WIMBLEDON—We have reached the quarterfinals, and the men’s draw is proceeding relatively predictably.
Top seed Carlos Alcaraz and favorite Novak Djokovic are still alive, but they must each win two more matches before a rematch can be discussed.
The first obstacles they must surmount are Holger Rune and Andrey Rublev, with the semifinals occurring on Friday.
On Tuesday, however, the quarterfinals will resume in the bottom half of the bracket.
12 July: Carlos Alcaraz (1) versus Holger Rune (6)
It will be the first time in the Open era that two male players under 21 compete against one another in the quarterfinals of a grand slam. The top seed, 20-year-old Carlos Alcaraz, will face the No. 6 seed, also 20-year-old Holger Rune.
“That’s fantastic,” Alcaraz remarked. “It’s wonderful for tennis that the young men are fulfilling their dreams by coming here and competing in the quarterfinals together. When we were 12 years old and participating in numerous tournaments, we passed all categories. I am looking forward to competing against him in the quarterfinals. It’s something the fans can appreciate, too.”
Alcaraz will win in four sets.
Daniil Medvedev (3) vs. Christopher Eubanks, Wednesday, July 12
Daniil Medvedev is finding his footing on grass, while Christopher Eubanks thrives on it, having recently won the Mallorca Open and defeated Stefanos Tsitsipas on Monday.

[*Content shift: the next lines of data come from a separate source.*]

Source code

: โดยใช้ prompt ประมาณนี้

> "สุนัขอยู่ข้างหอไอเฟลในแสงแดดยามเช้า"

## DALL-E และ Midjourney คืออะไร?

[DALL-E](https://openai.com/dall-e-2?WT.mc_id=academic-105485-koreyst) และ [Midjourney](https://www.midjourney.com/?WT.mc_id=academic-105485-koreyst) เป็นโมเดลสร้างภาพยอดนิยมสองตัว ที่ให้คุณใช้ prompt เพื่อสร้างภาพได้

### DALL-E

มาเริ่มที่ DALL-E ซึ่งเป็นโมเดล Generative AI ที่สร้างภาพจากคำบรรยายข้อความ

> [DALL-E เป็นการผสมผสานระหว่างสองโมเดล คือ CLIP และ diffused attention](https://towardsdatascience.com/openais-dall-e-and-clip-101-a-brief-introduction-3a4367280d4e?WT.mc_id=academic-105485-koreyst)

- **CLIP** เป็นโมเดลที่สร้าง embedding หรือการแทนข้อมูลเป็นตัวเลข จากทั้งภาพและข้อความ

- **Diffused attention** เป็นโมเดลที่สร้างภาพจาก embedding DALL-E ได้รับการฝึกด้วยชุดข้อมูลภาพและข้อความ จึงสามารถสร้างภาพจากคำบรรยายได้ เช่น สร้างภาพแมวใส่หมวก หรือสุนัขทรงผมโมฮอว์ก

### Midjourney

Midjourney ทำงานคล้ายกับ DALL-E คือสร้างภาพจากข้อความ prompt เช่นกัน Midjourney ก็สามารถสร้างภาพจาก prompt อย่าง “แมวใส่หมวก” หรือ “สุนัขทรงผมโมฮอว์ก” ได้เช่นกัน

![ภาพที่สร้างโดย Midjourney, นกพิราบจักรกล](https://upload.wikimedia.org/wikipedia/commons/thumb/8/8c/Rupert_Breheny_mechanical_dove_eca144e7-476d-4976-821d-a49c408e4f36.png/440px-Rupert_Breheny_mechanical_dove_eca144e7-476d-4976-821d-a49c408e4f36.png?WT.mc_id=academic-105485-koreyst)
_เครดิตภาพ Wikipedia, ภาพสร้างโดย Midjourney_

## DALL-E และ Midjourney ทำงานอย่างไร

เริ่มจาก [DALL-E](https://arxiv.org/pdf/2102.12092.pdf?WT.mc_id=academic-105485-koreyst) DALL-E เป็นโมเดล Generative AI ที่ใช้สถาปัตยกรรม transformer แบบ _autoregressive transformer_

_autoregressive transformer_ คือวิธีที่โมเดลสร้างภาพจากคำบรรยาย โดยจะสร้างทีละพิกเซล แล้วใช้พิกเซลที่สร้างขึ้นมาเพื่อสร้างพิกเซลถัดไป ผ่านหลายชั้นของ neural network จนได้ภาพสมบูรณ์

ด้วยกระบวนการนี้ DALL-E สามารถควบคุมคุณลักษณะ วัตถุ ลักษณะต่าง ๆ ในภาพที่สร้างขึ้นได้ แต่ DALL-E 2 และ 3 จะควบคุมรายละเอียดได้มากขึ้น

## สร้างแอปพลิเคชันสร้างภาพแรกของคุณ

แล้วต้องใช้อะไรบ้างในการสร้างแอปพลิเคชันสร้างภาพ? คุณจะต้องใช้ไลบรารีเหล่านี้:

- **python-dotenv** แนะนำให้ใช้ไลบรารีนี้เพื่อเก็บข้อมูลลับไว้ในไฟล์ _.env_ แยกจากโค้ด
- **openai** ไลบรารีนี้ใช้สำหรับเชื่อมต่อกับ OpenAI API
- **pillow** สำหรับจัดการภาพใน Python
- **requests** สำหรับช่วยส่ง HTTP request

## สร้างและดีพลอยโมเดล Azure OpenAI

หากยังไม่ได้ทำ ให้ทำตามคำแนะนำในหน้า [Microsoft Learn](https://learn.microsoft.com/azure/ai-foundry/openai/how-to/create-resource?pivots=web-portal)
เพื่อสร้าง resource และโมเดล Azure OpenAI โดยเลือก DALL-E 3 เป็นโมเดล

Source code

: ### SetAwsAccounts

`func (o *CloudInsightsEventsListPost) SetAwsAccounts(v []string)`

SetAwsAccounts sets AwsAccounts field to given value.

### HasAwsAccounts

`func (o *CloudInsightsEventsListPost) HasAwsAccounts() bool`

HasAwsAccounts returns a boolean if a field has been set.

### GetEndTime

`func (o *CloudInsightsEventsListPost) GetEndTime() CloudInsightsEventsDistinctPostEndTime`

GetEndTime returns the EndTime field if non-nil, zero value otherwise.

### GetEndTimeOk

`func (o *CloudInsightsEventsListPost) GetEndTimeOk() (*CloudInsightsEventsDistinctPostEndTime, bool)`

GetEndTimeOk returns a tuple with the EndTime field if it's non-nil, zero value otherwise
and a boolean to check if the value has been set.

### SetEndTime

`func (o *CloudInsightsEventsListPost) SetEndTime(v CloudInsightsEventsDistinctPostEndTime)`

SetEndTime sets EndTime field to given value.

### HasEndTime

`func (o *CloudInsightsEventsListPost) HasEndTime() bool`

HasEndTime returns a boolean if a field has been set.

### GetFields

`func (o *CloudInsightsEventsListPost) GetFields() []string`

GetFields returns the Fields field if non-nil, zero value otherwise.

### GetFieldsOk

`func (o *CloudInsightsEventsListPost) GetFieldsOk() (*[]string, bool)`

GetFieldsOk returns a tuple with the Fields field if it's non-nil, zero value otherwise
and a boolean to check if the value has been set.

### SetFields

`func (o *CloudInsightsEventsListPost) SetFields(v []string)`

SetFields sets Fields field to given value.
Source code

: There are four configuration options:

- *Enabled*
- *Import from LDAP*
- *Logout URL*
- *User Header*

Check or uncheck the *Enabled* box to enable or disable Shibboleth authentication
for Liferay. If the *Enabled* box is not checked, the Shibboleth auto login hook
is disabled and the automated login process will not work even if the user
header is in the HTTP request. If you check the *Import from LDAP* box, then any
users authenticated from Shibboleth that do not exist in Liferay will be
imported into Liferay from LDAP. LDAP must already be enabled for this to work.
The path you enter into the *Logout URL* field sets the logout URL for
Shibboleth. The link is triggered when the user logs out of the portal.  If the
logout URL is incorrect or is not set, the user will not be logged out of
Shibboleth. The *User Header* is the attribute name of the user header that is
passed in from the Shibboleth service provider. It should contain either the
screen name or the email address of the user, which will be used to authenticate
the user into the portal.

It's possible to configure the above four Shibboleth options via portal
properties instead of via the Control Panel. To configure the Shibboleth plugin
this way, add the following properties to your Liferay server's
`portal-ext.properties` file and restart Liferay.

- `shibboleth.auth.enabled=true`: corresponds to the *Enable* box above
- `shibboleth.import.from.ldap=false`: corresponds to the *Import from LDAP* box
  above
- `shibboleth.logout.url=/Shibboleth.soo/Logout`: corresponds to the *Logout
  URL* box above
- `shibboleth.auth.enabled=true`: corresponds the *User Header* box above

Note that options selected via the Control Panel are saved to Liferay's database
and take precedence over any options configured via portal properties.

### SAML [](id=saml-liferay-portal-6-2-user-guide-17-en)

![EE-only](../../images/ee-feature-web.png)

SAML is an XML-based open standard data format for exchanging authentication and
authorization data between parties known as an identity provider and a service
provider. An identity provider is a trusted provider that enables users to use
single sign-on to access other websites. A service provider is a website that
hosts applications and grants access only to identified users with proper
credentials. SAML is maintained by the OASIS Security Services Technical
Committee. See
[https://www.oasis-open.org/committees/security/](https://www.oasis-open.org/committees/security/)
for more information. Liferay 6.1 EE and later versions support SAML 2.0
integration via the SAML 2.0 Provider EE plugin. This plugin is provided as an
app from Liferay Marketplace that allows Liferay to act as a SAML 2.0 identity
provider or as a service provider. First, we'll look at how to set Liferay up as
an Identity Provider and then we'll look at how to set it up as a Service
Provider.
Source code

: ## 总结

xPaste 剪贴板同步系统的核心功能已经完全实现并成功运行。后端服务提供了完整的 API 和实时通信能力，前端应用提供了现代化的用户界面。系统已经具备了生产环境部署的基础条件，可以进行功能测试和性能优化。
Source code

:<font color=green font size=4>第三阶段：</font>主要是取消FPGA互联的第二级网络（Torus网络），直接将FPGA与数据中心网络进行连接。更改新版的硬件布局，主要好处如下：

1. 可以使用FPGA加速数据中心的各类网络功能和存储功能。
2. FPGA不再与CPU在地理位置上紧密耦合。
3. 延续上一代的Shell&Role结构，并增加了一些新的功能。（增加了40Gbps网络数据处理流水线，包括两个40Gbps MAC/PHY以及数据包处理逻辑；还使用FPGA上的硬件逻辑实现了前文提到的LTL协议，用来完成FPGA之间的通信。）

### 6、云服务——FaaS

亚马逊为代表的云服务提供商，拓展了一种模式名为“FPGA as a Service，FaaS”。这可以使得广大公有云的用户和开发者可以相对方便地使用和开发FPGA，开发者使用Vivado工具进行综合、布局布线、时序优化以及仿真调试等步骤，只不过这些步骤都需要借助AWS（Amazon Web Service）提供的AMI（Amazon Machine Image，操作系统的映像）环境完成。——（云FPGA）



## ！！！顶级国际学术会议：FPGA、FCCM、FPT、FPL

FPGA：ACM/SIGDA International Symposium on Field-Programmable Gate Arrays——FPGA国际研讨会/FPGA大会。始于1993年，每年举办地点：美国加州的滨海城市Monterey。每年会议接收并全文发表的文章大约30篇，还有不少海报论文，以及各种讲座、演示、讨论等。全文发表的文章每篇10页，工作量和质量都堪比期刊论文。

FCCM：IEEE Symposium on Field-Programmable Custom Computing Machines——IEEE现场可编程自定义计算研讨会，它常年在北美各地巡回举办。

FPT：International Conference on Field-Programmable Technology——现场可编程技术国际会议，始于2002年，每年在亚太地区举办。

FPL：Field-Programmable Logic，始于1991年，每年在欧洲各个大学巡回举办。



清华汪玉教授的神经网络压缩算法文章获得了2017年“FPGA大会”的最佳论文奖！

Eubanks has previously defeated the No. 12 and No. 5 seeds at Wimbledon, so another upset is possible. This one has the potential to endure.
Prediction: Medvedev will prevail in five sets.
Predicted semi-finals: Alcaraz (1) vs. Medvedev (3)
Sinner (8) vs. Djokovic (2)
Jannik Sinner (No. 8) versus Roman Safiullin (No.
Jannik Sinner has been largely unaffected by the inclement weather at Wimbledon this year, due to a schedule that has kept him under the roof of No. 1 and Centre and has yet to pit him against a seed. His last two opponents have been predominantly South American clay-court players, and even his quarterfinal opponent, Roman Safiullin, is an amateur at this juncture.
Before this year, the unseeded Russian had never competed in the main draw of Wimbledon or advanced past the second round of a grand slam. It is difficult to imagine Sinner messing up.
Both can be their own worst adversaries, which is a significant similarity between the two. This is not uncommon in tennis, but Andrey Rublev has had to work especially hard to be kinder to himself on the court. He claims he is improving, but there is no greater mental test in tennis than a match against Novak Djokovic.
The seven-time Wimbledon champion needed four sets to defeat Hubert Hurkacz, who lost only three points on serve in the set he won and squandered a 6-3 lead in the first set tie-break, but he still has gears to shift.
Rublev has actually defeated Djokovic on clay in Belgrade, so his head-to-head record is equally startling.
In their previous meeting in Australia earlier this year, Rublev won just seven games. It was also his seventh quarterfinal appearance at a grand slam and his seventh loss at that juncture. In China, the number eight is considered extremely fortunate.
At Wimbledon, where Djokovic is attempting to win his eighth title, the Serbian may have a better chance.
Prediction: Djokovic will win the match in three sets.